Suleman's Carry On
It is interesting to consider how Suleman was truly able to polish his English proficiency when he moved to the United States. In Pakistan, Suleman was accustomed to speaking Urdu in almost all facets of life. Wether he was with friends, family, or even strangers, he was able to communicate with them through his native tongue, Urdu. Suleman, after his undergraduate studies in Pakistan, decided to move to the United States in order to continue his graduate studies. He received an acceptance letter to the University of Oklahoma, and he immediately decided that Oklahoma was the place for him. While at the University of Oklahoma, he encountered many situations in which he had to speak the American language of English. In a sense, he was surrounded by the language. Most of the students, faculty, and even his friends had a pretty fluent understanding of English. Soon enough, after indulging in the environment and communicating and interacting with his peers, Suleman developed a mastery of the language. This relates to Adnan's story, especially because he faced the same issue. After moving to Emory University however, he has noted an increase in his proficiency, simply because of his interactions with friends and peers.
In Lanuguage in the brain, Helmut Schnelle claims that formal studies "are too limited and inappropriate for practical usage of language" (Schnelle 14). This holds true in Suleman's case. Suleman did attain some formal studies in Pakistan, but he was not able to truly master the language until he was placed into an environment where the language was primarily spoken.
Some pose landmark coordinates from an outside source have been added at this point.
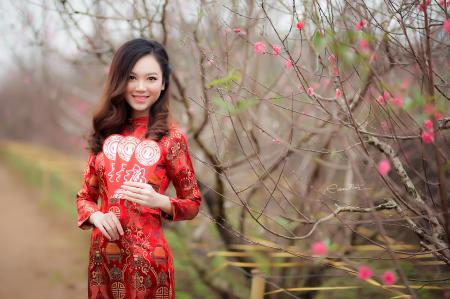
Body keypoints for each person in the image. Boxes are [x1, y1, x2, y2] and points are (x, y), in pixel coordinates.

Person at [76, 38, 202, 299]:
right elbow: (85, 198)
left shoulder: (171, 138)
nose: (141, 87)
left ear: (164, 83)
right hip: (104, 264)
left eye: (151, 78)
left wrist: (160, 201)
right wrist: (96, 217)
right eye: (132, 77)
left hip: (149, 265)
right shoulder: (105, 132)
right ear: (119, 81)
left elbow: (192, 203)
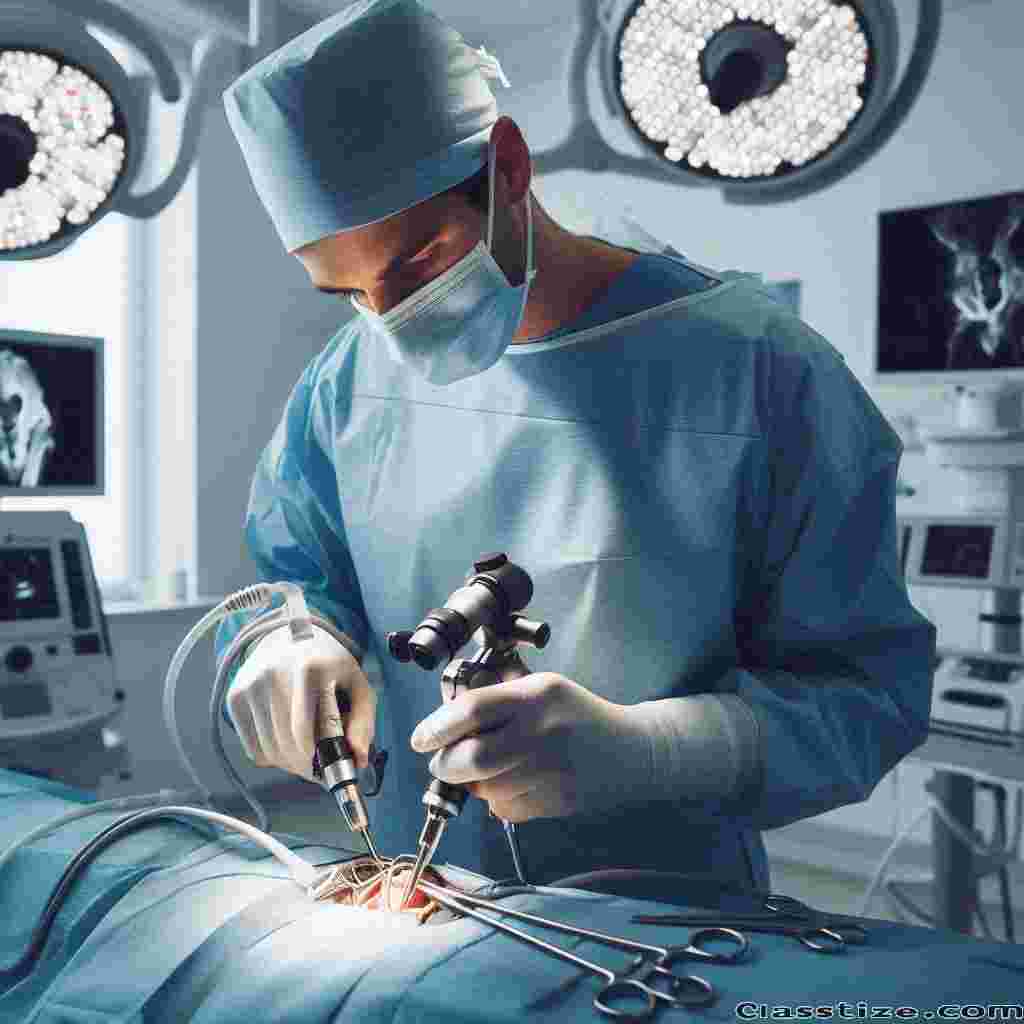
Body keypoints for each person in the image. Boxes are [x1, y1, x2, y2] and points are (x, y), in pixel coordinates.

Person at [215, 0, 937, 891]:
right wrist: (293, 639)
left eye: (418, 262)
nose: (391, 321)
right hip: (423, 888)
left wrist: (656, 748)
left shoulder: (764, 373)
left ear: (509, 167)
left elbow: (867, 696)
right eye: (349, 292)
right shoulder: (345, 381)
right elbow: (297, 572)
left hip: (672, 917)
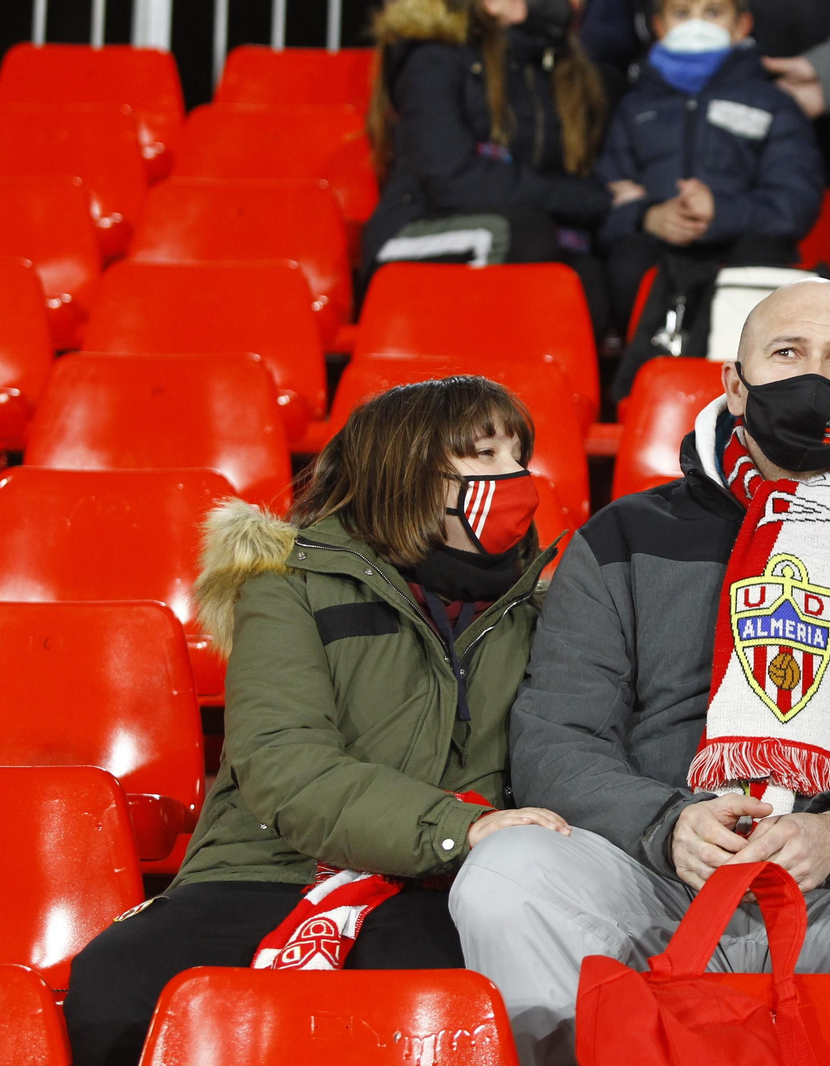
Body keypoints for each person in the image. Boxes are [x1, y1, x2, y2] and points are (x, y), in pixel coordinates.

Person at [449, 279, 830, 1066]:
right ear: (733, 381)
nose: (813, 377)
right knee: (505, 878)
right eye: (786, 353)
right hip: (656, 877)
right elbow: (557, 733)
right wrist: (664, 827)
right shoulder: (623, 535)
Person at [64, 377, 565, 1066]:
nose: (515, 479)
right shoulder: (286, 582)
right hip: (269, 866)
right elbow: (281, 762)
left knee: (441, 997)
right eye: (483, 457)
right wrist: (455, 826)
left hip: (441, 883)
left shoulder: (543, 611)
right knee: (118, 984)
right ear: (405, 472)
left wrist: (474, 840)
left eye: (518, 456)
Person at [362, 0, 614, 329]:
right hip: (413, 229)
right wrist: (592, 199)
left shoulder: (551, 66)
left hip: (512, 226)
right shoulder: (433, 58)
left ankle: (543, 379)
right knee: (523, 233)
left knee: (585, 279)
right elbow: (453, 179)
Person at [595, 0, 826, 328]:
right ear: (659, 27)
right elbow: (603, 203)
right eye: (682, 13)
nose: (697, 25)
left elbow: (795, 203)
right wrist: (647, 217)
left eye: (713, 12)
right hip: (660, 255)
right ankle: (650, 367)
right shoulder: (633, 107)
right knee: (627, 258)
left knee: (764, 254)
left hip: (742, 250)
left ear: (741, 26)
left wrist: (719, 212)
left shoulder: (774, 104)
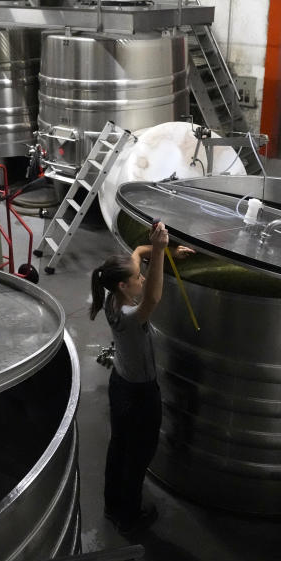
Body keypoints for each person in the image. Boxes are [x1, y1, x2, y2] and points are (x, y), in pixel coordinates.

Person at [89, 222, 193, 536]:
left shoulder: (110, 299)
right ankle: (129, 516)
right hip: (139, 393)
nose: (142, 277)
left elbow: (136, 252)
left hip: (120, 383)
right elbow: (153, 298)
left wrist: (169, 251)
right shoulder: (130, 317)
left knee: (119, 446)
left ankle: (111, 505)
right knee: (139, 455)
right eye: (137, 277)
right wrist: (160, 251)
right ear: (123, 286)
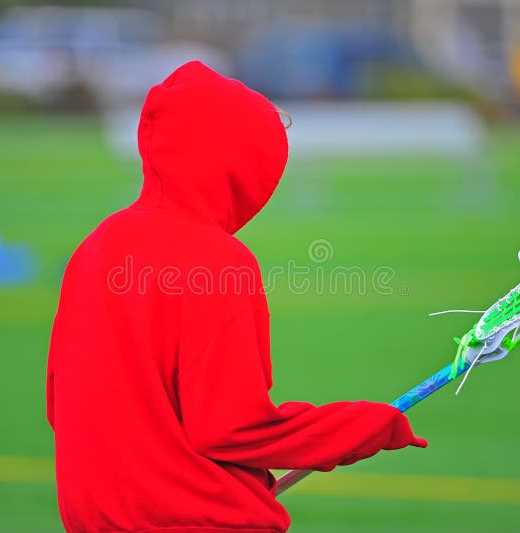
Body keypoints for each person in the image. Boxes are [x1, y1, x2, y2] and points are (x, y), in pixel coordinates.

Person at [47, 60, 427, 533]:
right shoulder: (218, 260)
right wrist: (357, 428)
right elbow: (232, 427)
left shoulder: (93, 247)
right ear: (236, 162)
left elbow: (60, 407)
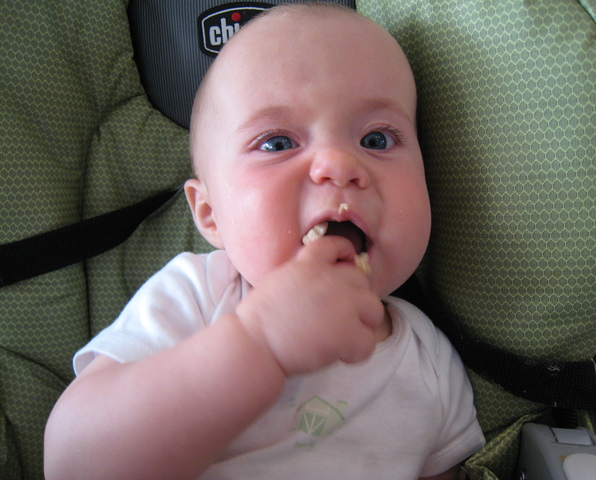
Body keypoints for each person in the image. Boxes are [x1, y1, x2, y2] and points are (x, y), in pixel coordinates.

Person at [44, 3, 485, 479]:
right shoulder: (197, 299)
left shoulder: (427, 357)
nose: (339, 165)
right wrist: (259, 342)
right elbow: (74, 462)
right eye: (277, 143)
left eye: (377, 139)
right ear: (210, 214)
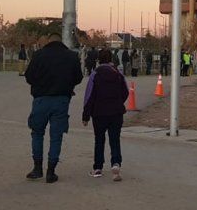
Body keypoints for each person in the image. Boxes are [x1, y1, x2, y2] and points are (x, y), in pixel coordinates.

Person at [24, 33, 84, 184]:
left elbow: (29, 77)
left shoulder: (38, 55)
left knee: (37, 133)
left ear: (48, 41)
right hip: (62, 100)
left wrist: (40, 84)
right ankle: (51, 171)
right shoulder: (71, 56)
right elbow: (78, 77)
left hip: (40, 100)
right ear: (61, 41)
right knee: (56, 136)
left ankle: (37, 168)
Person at [82, 49, 129, 181]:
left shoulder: (95, 74)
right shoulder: (118, 73)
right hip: (116, 112)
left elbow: (89, 96)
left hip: (99, 113)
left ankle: (98, 168)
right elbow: (125, 91)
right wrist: (118, 102)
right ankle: (116, 163)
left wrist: (86, 115)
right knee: (115, 139)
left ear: (98, 59)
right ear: (111, 59)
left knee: (99, 140)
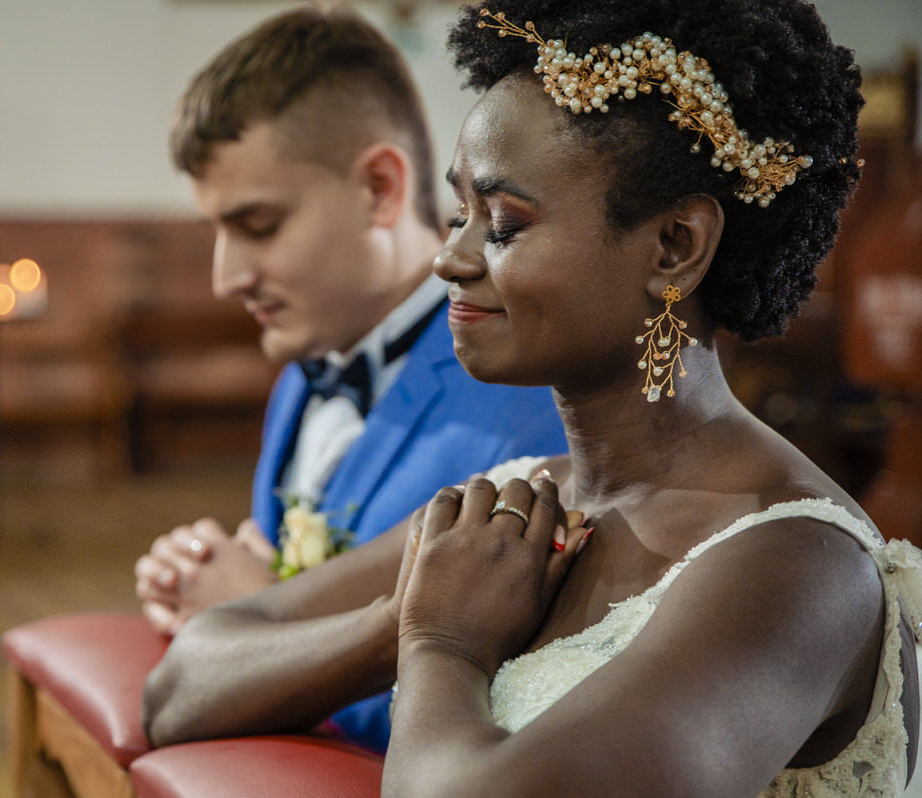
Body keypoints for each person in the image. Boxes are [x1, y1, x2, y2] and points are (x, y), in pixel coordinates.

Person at [147, 0, 922, 793]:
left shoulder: (797, 565)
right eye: (460, 213)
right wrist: (392, 625)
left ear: (674, 247)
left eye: (504, 224)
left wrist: (443, 646)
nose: (450, 258)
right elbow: (178, 687)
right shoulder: (526, 494)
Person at [134, 6, 568, 752]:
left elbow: (516, 710)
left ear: (379, 188)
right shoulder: (302, 377)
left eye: (258, 225)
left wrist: (259, 625)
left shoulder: (527, 402)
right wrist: (203, 585)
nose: (225, 276)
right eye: (216, 230)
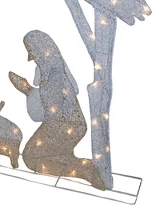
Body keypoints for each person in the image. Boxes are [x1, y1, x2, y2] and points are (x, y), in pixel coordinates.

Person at [9, 30, 106, 190]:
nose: (31, 57)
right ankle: (81, 166)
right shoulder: (49, 70)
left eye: (32, 51)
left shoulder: (54, 73)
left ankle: (85, 171)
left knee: (32, 157)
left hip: (67, 125)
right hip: (65, 124)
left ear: (40, 49)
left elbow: (48, 112)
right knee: (51, 154)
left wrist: (27, 91)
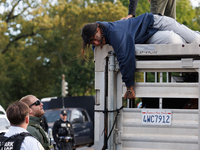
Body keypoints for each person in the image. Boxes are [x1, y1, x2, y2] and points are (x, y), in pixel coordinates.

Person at [81, 13, 200, 100]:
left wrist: (129, 87)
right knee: (174, 41)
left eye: (95, 39)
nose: (96, 43)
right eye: (92, 43)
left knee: (195, 40)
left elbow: (125, 58)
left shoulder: (115, 34)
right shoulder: (102, 34)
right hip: (148, 35)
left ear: (98, 29)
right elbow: (98, 53)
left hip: (157, 22)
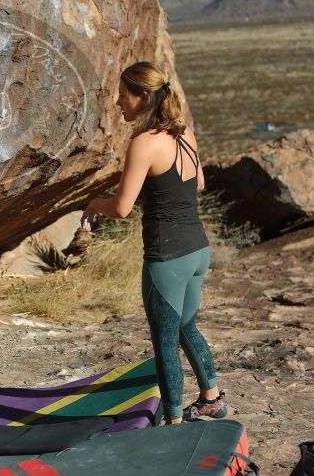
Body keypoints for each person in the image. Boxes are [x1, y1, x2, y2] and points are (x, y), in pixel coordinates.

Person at [80, 61, 226, 424]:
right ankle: (212, 399)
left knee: (164, 340)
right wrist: (161, 190)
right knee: (186, 326)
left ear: (142, 96)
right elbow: (200, 183)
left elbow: (122, 208)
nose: (117, 102)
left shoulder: (144, 143)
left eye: (123, 94)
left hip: (168, 257)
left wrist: (93, 205)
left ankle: (173, 421)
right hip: (197, 249)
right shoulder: (183, 133)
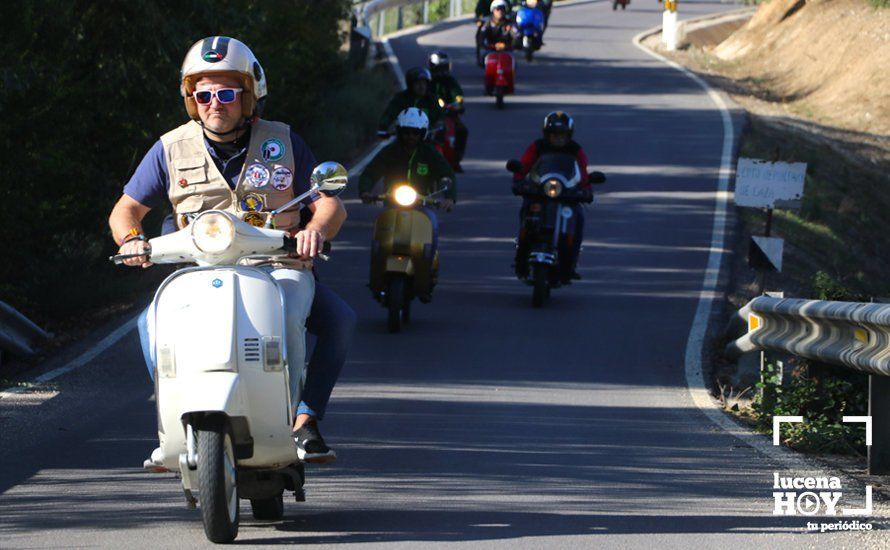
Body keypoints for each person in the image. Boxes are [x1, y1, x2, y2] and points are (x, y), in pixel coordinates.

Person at [108, 36, 355, 465]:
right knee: (150, 326)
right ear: (192, 98)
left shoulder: (284, 141)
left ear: (249, 96)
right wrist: (131, 238)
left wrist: (314, 230)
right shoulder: (170, 147)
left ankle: (302, 420)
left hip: (277, 264)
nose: (214, 103)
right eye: (203, 94)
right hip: (196, 269)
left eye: (226, 93)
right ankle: (176, 418)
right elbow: (126, 209)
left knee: (335, 321)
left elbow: (329, 204)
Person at [360, 108, 456, 299]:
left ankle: (428, 273)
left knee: (432, 228)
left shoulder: (429, 153)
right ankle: (376, 278)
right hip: (392, 204)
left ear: (422, 134)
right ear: (400, 131)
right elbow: (371, 172)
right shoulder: (389, 152)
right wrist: (366, 190)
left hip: (422, 206)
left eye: (415, 132)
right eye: (406, 132)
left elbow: (447, 175)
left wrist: (449, 197)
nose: (411, 136)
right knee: (379, 236)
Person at [512, 111, 592, 280]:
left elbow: (583, 172)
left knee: (579, 216)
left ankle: (571, 262)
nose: (558, 138)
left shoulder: (575, 150)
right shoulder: (537, 147)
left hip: (566, 194)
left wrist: (586, 188)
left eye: (562, 135)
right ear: (546, 134)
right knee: (526, 211)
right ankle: (521, 256)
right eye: (554, 134)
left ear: (568, 135)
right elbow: (524, 163)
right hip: (539, 191)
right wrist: (519, 178)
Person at [428, 50, 468, 172]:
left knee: (462, 131)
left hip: (449, 114)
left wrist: (458, 102)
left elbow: (458, 93)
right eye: (440, 68)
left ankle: (456, 160)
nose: (442, 71)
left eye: (444, 67)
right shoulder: (426, 81)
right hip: (429, 116)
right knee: (417, 133)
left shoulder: (450, 81)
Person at [378, 67, 443, 136]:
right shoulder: (401, 98)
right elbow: (389, 113)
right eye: (418, 83)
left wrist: (437, 127)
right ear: (410, 85)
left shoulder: (432, 100)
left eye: (424, 83)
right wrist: (383, 127)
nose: (422, 86)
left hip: (426, 140)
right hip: (403, 139)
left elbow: (440, 118)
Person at [477, 0, 517, 66]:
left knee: (513, 62)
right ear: (493, 10)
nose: (500, 12)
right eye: (497, 9)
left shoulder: (509, 23)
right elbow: (481, 36)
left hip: (506, 49)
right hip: (491, 49)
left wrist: (512, 43)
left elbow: (516, 35)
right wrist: (485, 45)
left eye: (502, 9)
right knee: (483, 59)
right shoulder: (487, 24)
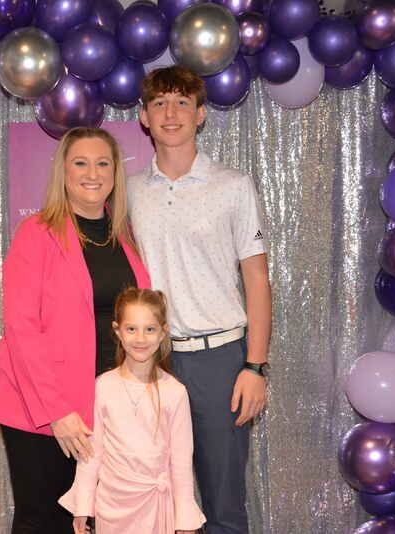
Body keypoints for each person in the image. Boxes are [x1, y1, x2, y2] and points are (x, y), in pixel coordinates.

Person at [127, 66, 272, 534]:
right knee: (152, 497)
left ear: (201, 114)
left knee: (223, 504)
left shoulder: (233, 185)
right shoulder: (127, 192)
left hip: (222, 361)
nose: (171, 114)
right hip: (152, 361)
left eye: (182, 103)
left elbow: (257, 280)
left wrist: (254, 367)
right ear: (144, 117)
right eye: (159, 104)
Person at [0, 127, 151, 533]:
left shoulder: (127, 239)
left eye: (103, 163)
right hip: (45, 412)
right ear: (63, 172)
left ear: (116, 173)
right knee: (45, 520)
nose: (92, 173)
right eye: (80, 163)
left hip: (108, 407)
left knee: (97, 521)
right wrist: (57, 413)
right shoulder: (37, 234)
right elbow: (21, 329)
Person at [59, 287, 206, 534]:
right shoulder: (102, 386)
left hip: (157, 508)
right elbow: (91, 454)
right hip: (112, 508)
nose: (140, 338)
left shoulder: (175, 392)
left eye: (149, 329)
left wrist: (185, 522)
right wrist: (83, 505)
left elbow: (181, 465)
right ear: (117, 331)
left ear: (163, 333)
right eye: (131, 329)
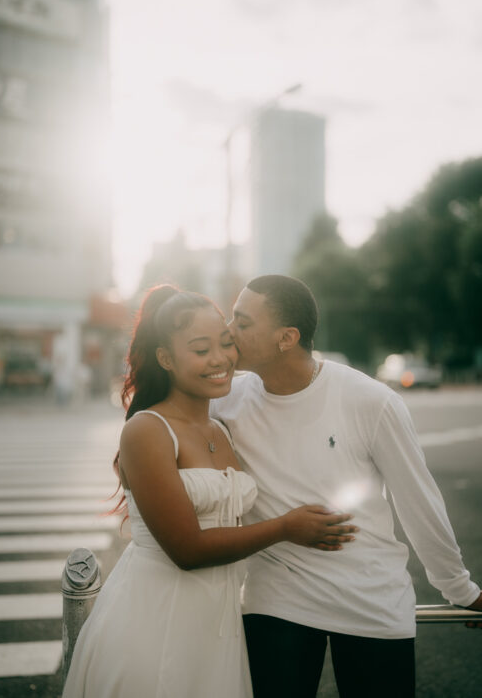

Interestingly, Kevin Stacey, in Brain Anatomy and Language in Young Children, notes that the environment plays a huge role in the language development of infants, and that the increased myelin growth (linked with linguistic development) allows infants to learn a language better than most adults (Stacey). The scope of this argument is limited to an extent, simply because Suleman did not have an increasingly difficult time learning the language. He did admit that the environment played a large role in his language development, but this linguistic development occurred very late in his life. For this reason, one may conclude that myelin growth was especially prevalent in his brain, even after reaching the age of 24. Overall, Suleman did face initial issues with the mastery of English, but it did not take him long to develop his linguistic abilities. He was able to adapt, and the language skills he learned then are still helping him in his personal, social, and professional life today.